Cricket protein is already a thing
There are already companies producing food products made from crickets, including cricket powder and cricket snacks. A company in America, Aketta, has begun producing protein products including cricket powder which can be used to boost protein in many dishes including umami, smoothies and even gingerbread cookies.
Some Asian countries eat fried crickets as part of their regular diet. If it works for them, why shouldn’t it work for us?
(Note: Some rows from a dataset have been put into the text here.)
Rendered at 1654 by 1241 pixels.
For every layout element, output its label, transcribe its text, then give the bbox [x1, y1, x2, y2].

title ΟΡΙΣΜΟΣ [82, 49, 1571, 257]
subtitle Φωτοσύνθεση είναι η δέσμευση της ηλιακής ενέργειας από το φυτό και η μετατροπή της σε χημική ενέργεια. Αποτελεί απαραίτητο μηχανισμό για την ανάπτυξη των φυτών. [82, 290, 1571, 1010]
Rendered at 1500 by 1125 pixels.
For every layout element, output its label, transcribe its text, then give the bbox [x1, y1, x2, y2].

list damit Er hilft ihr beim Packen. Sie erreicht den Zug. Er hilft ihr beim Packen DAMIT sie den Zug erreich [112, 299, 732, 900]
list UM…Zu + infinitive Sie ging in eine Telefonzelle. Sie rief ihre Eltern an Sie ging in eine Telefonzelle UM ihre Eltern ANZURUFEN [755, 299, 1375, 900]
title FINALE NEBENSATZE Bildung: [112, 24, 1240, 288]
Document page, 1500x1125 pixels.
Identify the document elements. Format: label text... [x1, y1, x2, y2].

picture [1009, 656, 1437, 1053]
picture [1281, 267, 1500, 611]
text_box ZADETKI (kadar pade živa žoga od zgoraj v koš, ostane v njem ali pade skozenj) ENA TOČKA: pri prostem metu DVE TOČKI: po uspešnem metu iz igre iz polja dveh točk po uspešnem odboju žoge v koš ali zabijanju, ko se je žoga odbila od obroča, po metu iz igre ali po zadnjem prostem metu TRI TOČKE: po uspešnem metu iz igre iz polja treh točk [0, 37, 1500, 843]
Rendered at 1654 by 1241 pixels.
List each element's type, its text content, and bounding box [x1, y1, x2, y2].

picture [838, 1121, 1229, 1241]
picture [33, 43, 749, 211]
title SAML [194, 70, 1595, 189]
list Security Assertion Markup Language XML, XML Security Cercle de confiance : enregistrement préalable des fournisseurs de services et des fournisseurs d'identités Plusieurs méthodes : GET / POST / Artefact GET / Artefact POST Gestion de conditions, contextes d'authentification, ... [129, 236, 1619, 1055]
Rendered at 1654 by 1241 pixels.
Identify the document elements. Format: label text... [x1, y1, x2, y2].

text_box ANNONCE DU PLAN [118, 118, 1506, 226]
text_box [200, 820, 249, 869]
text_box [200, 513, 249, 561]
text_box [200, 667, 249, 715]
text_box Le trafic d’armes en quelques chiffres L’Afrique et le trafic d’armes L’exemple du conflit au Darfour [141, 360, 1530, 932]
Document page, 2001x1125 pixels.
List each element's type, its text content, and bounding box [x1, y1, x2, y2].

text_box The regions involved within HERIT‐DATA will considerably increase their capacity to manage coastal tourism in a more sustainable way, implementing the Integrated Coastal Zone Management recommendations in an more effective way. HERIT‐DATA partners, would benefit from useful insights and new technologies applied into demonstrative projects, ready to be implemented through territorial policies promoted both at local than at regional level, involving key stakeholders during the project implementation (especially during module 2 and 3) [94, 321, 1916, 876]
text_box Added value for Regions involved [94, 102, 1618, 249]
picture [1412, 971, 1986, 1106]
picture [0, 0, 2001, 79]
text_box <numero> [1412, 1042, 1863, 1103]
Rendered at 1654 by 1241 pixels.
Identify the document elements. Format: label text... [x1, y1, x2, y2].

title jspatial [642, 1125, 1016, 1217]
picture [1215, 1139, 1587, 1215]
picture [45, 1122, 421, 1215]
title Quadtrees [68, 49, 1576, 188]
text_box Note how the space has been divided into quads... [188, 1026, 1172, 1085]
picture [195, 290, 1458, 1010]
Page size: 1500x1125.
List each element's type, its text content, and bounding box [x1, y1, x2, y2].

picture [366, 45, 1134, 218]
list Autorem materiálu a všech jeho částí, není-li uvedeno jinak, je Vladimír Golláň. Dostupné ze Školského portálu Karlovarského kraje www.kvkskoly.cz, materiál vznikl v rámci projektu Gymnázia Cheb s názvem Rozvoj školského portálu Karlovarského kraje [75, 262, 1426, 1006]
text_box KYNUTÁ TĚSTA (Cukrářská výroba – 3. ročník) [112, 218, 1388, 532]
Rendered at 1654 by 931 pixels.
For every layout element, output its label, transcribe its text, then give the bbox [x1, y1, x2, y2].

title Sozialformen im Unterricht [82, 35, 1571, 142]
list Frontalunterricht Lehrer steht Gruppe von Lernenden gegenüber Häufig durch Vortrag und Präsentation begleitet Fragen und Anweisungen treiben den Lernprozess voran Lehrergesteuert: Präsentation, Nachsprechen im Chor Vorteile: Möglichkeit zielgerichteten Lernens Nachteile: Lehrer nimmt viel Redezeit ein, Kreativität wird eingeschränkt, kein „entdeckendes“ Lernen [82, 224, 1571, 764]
Why eating insects makes sense
Insects, in particular crickets, can grow and multiply very quickly whilst consuming minimal resources as they do. They require considerably less resources than other animal sources of protein, require no antibiotics and millions can be farmed in one small area. Compare this to farming cattle, for example, and this makes crickets a safe, cheap and sustainable source of food.
Aketta claim that producing 30g of beef produces 1815 times more greenhouse gases than 30g of cricket.
The fact is that as the world’s population grows we’re going to have to look at other ways of providing food. There simply won’t be enough resources to continue to rely on animal protein to satisfy our diet.
Eating crickets as part of your regular diet may be closer than you think, so isn’t it time you gave them a go?